Taking Part in a Pop Up Shop Project

If you trade online, would you like an opportunity to meet some customers face to face and let them see and touch your products, and recognise their quality? There would be a number of advantages to this, not least the invaluable feedback you could get, and the opportunity to promote your website first hand.

How you Can Do it

PopUp Britain is one of the organisations that recognised all this, plus the fact that at the moment there are lots of empty shops in our High Streets. It was launched in July 2012 by StartUp Britain to try to do something about it. It introduced the pop-up shop project, for which it persuades landlords to make shops available to local small businesses for two weeks at a time. The businesses pay £150 to share the space with, typically, five others, so the landlord gets £450 a week rent instead of nothing for the empty premises.

For those small businesses who don't want the hassle of long leases or can't take the risk of renting shop premises long term at present, it's an excellent way to dip a toe in the water. Those who have had the experience feel it was well worth while.

The Pop up Shop Experience

An entrepreneur who was able to promote her child product business in pop-up shops reported that people want to see what something feels like and what the quality is like, and then, once they have seen you in the flesh, they're no longer hesitant to visit your website. She emphasised the importance of talking to the customers and explaining the project and the aims of your business. If they like you they are more likely to do business with you, both at the time and online in the future.

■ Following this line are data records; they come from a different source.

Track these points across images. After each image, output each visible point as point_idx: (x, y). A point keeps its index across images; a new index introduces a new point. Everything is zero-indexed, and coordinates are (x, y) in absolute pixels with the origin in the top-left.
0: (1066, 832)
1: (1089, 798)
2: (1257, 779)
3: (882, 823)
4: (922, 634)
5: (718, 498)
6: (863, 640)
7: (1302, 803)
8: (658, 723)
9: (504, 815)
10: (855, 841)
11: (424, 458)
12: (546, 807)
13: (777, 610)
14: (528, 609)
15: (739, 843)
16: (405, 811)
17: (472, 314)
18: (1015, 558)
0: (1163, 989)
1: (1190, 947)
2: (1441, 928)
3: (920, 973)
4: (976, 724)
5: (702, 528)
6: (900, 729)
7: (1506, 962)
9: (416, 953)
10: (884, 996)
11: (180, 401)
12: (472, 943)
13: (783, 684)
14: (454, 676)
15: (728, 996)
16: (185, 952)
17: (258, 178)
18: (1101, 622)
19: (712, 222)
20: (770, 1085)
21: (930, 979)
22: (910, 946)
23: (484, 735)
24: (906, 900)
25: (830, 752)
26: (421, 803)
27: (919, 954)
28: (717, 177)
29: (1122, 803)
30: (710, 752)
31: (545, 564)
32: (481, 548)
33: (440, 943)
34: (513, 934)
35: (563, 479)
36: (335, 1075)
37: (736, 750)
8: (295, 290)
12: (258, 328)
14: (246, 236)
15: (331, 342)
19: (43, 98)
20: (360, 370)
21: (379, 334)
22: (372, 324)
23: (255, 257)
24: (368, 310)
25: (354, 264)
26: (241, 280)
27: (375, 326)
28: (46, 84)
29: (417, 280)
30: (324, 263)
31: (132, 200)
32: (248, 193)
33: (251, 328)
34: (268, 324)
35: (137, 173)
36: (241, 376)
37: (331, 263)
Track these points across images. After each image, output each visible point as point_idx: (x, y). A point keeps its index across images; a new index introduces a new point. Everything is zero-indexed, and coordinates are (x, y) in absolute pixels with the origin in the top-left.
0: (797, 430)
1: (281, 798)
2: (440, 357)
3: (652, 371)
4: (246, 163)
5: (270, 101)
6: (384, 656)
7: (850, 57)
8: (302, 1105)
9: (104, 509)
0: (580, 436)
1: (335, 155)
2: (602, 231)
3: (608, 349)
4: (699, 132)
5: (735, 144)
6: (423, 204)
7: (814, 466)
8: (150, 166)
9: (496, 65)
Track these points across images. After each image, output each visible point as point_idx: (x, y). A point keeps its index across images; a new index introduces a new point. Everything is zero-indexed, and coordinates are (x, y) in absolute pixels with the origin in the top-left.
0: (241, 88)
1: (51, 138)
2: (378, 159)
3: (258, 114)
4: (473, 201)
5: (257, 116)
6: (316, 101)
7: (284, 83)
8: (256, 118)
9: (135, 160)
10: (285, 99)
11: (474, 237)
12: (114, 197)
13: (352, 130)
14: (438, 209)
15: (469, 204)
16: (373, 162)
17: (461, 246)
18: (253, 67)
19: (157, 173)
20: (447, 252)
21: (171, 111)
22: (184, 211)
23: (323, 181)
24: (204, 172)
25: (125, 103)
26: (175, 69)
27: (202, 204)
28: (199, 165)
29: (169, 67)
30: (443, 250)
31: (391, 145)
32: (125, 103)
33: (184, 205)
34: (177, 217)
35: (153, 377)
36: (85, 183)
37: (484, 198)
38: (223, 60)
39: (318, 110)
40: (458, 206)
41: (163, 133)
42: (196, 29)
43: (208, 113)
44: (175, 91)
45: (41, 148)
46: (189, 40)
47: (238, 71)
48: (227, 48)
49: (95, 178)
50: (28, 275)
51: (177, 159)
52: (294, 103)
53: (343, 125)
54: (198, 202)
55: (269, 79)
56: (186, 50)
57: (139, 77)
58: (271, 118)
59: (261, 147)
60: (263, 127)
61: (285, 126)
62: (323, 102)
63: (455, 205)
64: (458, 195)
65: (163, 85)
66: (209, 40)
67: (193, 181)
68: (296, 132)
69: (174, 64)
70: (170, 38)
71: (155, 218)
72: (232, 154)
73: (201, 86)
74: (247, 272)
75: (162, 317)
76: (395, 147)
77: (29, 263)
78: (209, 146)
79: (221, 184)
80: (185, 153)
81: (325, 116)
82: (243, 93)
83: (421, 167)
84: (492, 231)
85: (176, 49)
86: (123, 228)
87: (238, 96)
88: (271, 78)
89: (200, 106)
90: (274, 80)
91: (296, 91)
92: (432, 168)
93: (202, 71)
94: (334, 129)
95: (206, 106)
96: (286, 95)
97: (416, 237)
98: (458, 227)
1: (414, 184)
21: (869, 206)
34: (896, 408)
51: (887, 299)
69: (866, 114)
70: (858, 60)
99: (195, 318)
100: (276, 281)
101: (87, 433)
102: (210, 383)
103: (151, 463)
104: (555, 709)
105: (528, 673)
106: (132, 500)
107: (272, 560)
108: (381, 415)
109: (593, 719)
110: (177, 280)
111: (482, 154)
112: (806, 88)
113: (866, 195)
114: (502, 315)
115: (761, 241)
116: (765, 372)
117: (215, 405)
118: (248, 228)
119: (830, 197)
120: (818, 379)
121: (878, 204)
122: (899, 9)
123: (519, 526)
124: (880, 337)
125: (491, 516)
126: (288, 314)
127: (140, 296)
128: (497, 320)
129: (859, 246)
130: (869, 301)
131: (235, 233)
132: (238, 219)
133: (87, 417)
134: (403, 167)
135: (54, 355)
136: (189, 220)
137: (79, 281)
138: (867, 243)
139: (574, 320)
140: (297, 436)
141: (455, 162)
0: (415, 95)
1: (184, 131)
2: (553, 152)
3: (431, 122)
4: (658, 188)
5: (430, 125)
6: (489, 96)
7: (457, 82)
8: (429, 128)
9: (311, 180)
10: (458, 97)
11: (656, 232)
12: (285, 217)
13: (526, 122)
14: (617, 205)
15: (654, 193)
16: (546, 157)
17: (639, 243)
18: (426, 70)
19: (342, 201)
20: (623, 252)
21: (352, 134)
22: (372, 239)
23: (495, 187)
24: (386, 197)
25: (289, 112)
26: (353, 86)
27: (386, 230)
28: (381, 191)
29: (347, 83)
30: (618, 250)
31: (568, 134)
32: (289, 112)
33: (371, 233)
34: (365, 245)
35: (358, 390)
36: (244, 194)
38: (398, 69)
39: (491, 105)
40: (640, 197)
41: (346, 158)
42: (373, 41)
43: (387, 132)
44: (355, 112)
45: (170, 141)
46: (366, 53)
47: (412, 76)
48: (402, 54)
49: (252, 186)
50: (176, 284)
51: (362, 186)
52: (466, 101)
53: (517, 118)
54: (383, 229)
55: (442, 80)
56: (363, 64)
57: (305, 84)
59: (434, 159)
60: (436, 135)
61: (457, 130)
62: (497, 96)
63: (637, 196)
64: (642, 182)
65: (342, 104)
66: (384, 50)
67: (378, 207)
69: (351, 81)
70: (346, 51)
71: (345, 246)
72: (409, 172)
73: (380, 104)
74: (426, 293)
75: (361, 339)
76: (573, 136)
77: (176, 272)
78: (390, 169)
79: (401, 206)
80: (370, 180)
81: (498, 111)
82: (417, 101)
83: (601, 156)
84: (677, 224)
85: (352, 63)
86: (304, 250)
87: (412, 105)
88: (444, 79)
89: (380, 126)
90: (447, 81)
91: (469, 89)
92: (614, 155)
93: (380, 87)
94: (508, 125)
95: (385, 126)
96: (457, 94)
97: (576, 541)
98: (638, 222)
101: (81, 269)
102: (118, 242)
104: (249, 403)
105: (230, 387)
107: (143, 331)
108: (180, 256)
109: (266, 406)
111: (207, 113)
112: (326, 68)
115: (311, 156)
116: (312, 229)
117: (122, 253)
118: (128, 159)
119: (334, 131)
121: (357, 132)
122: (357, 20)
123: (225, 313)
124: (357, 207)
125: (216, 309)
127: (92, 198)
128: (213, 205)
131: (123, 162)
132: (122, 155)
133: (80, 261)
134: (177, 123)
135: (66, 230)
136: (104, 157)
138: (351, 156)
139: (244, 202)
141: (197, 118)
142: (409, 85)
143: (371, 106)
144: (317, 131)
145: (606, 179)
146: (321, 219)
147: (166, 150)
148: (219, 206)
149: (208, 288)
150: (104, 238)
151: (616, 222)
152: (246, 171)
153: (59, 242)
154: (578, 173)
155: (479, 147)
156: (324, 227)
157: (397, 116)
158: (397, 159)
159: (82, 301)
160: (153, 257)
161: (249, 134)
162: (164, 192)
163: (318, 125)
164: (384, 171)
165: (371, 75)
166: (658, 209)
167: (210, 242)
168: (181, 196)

A clothing retailer had been using market stalls for her sales but decided to try a pop-up shop for two weeks. She said that it brought a lot more customers and that more people heard about her, tried on the clothes and looked online. On the first day she had more than covered the fee for the two weeks rent. Another benefit was that she came into contact with other local entrepreneurs that she hadn't met before. Using the pop-up shop brought them a shared camaraderie they hadn't experienced before while they operated in isolation.

Preparation Is the Key

Before setting up in the store, it's wise to prepare carefully. You'll need to have cards or flyers to hand out, as well as clearly priced products to demonstrate and be available to buy. If possible, organise a launch event with some small freebies to draw people in.

You'll also need to let as many people as possible know about it in advance. Blog about it and give it a prominent place on your website. Email your local customers and ask them to tell their friends and family. Ask your outsourced bookkeepers to spread the word too. Get your own friends and family committed to attending a launch. Promote it on as many social media platforms as possible.

It's probably worth a try. What have you got to lose?